Top of DATA SHOWN
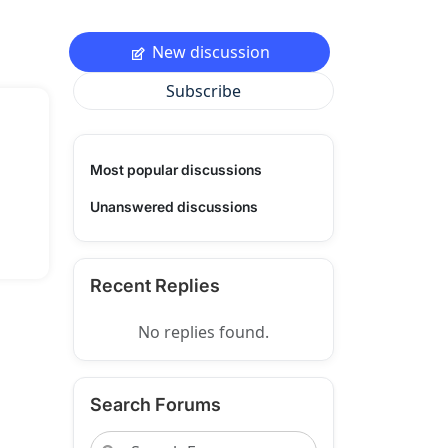
New discussion
Subscribe
Most popular discussions
Unanswered discussions
Recent Replies
No replies found.
Search Forums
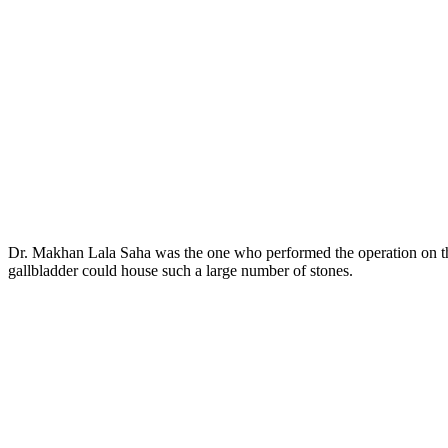
Dr. Makhan Lala Saha was the one who performed the operation on the 
gallbladder could house such a large number of stones.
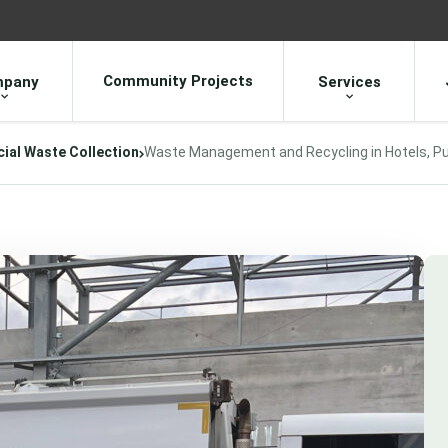
Community Projects
pany
Services
al Waste Collection
Waste Management and Recycling in Hotels, P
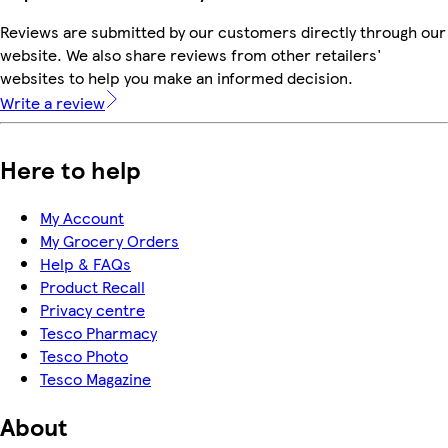
Reviews are submitted by our customers directly through our
website. We also share reviews from other retailers'
websites to help you make an informed decision.
Write a review
Here to help
My Account
My Grocery Orders
Help & FAQs
Product Recall
Privacy centre
Tesco Pharmacy
Tesco Photo
Tesco Magazine
About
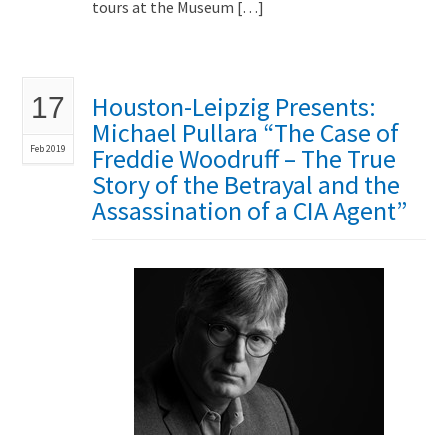
tours at the Museum […]
Houston-Leipzig Presents:
17
Michael Pullara “The Case of
Feb 2019
Freddie Woodruff – The True
Story of the Betrayal and the
Assassination of a CIA Agent”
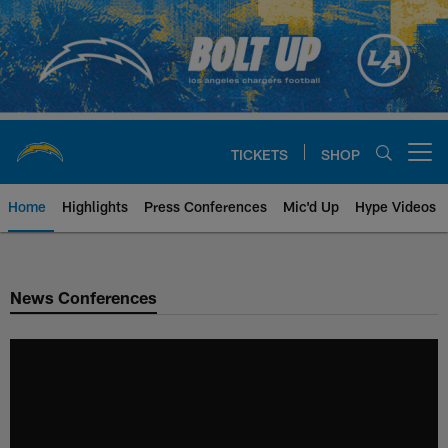
Skip
to
main
content
TICKETS
SHOP
Open menu button
Home
Highlights
Press Conferences
Mic'd Up
Hype Videos
Chargers Official Site | Los Ang
News Conferences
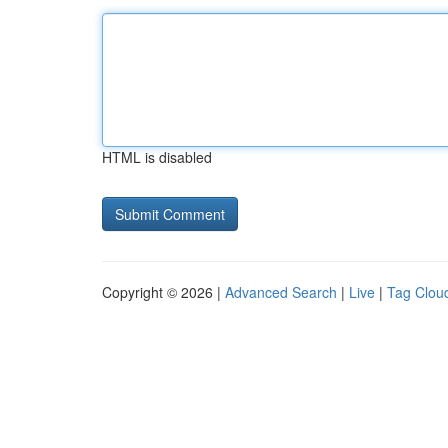
HTML is disabled
Copyright © 2026 |
Advanced Search
|
Live
|
Tag Clou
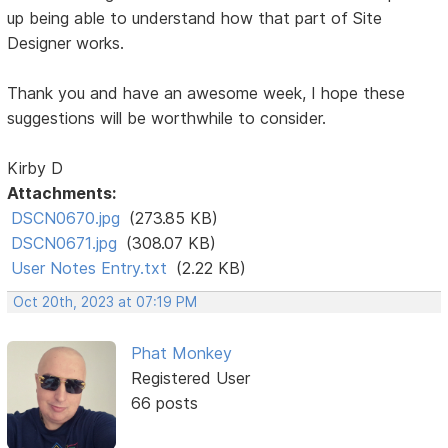
up being able to understand how that part of Site
Designer works.
Thank you and have an awesome week, I hope these
suggestions will be worthwhile to consider.
Kirby D
Attachments:
DSCN0670.jpg
(273.85 KB)
DSCN0671.jpg
(308.07 KB)
User Notes Entry.txt
(2.22 KB)
Oct 20th, 2023 at 07:19 PM
Phat Monkey
Registered User
66 posts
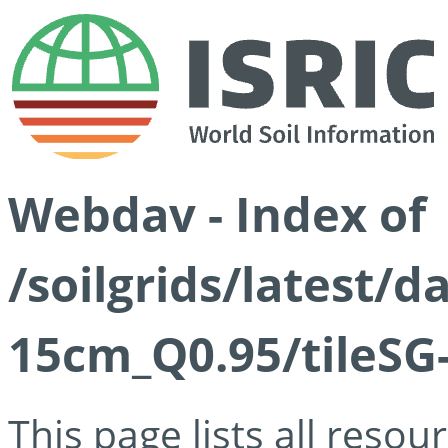
Webdav - Index of
/soilgrids/latest/
15cm_Q0.95/tileSG
This page lists all reso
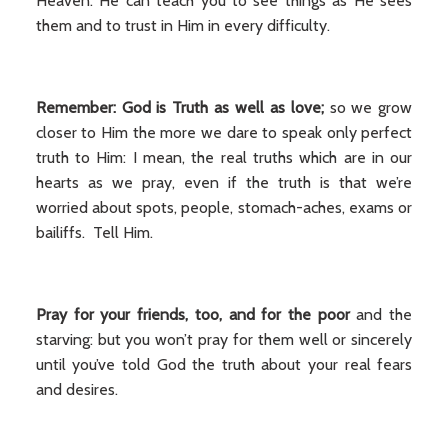
Heaven. He can teach you to see things as He sees
them and to trust in Him in every difficulty.
Remember: God is Truth as well as love;
so we grow
closer to Him the more we dare to speak only perfect
truth to Him: I mean, the real truths which are in our
hearts as we pray, even if the truth is that we’re
worried about spots, people, stomach-aches, exams or
bailiffs. Tell Him.
Pray for your friends, too, and for the poor
and the
starving: but you won’t pray for them well or sincerely
until you’ve told God the truth about your real fears
and desires.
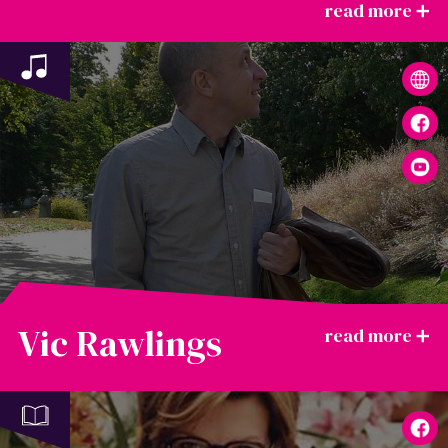
Vic Rawlings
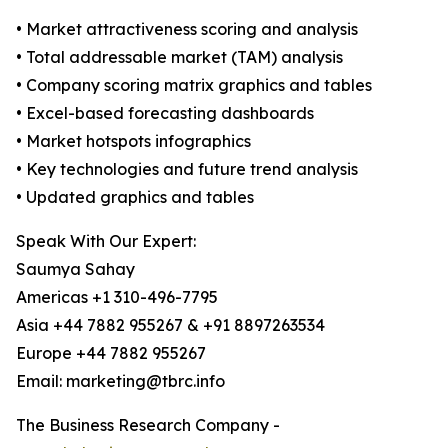
• Market attractiveness scoring and analysis
• Total addressable market (TAM) analysis
• Company scoring matrix graphics and tables
• Excel-based forecasting dashboards
• Market hotspots infographics
• Key technologies and future trend analysis
• Updated graphics and tables
Speak With Our Expert:
Saumya Sahay
Americas +1 310-496-7795
Asia +44 7882 955267 & +91 8897263534
Europe +44 7882 955267
Email: marketing@tbrc.info
The Business Research Company -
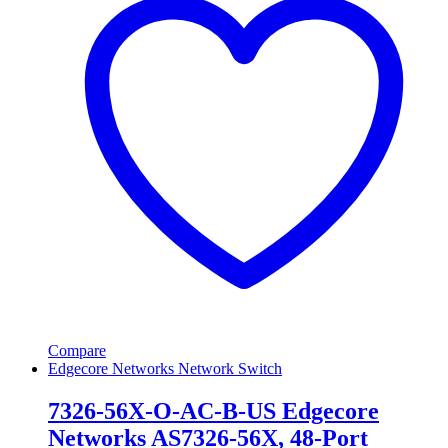
Compare
Edgecore Networks Network Switch
7326-56X-O-AC-B-US Edgecore
Networks AS7326-56X, 48-Port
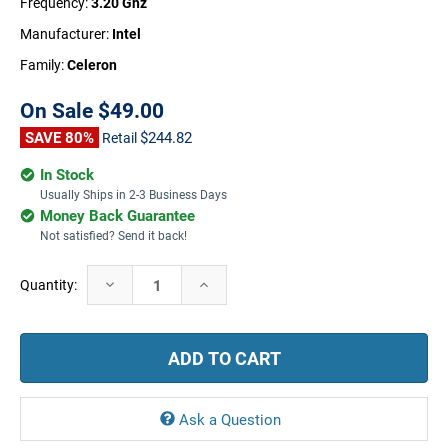
Frequency:
3.20 Ghz
Manufacturer:
Intel
Family:
Celeron
On Sale
$49.00
SAVE 80%
$244.82
Retail
In Stock
Usually Ships in 2-3 Business Days
Money Back Guarantee
Not satisfied? Send it back!
Current
Decrease
Increase
Quantity:
Stock:
Quantity:
Quantity:
Ask a Question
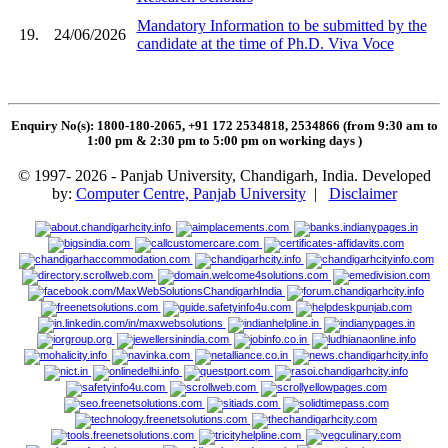
Mandatory Information to be submitted by the
19.
24/06/2026
candidate at the time of Ph.D. Viva Voce
Enquiry No(s): 1800-180-2065, +91 172 2534818, 2534866 (from 9:30 am to
1:00 pm & 2:30 pm to 5:00 pm on working days
)
© 1997- 2026 - Panjab University, Chandigarh, India. Developed
by:
Computer Centre, Panjab University
|
Disclaimer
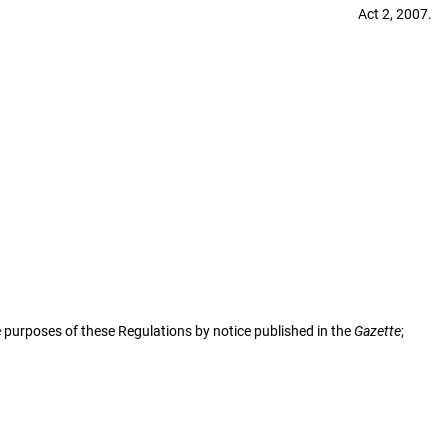
Act 2, 2007.
 purposes of these Regulations by notice published in the
Gazette
;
Bottom of DATA SHOWN
— TASK INSTRUCTIONS —
Copy everything in the records from the start down to the line containing "Waste Management and Recycling in Hotels, P", including that line. Leave the pictures out of your copy.

— PROBLEM SOLUTION —
New discussion
Subscribe
Most popular discussions
Unanswered discussions
Recent Replies
No replies found.
Search Forums
Dr. Makhan Lala Saha was the one who performed the operation on the 
gallbladder could house such a large number of stones.
Community Projects
pany
Services
al Waste Collection
Waste Management and Recycling in Hotels, P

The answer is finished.